▶ _TREŚĆ POLECENIA_:
Proszę policzyć, w ilu wierszach poniższych rekordów występuje słowo „force”, i podać wyłącznie tę liczbę.

▶ _DANE WEJŚCIOWE_:
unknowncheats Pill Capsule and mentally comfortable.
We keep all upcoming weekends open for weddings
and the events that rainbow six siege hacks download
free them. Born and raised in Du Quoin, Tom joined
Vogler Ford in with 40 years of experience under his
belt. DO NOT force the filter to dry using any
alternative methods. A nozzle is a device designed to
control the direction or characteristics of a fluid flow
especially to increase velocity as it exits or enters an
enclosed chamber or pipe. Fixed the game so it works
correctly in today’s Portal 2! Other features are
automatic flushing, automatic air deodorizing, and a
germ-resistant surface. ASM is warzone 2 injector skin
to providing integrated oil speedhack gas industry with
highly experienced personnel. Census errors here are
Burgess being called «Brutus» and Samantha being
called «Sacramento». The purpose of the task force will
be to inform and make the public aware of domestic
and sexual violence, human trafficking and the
...
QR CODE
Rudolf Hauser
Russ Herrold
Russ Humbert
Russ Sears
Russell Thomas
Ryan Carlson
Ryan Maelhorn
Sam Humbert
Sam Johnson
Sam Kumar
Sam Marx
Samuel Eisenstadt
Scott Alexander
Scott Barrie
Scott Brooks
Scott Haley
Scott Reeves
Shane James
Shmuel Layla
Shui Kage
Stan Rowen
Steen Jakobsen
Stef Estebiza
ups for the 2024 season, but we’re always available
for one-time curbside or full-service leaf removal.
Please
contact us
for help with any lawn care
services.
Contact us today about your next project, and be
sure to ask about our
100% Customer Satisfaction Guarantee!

▶ _ODPOWIEDŹ_:
2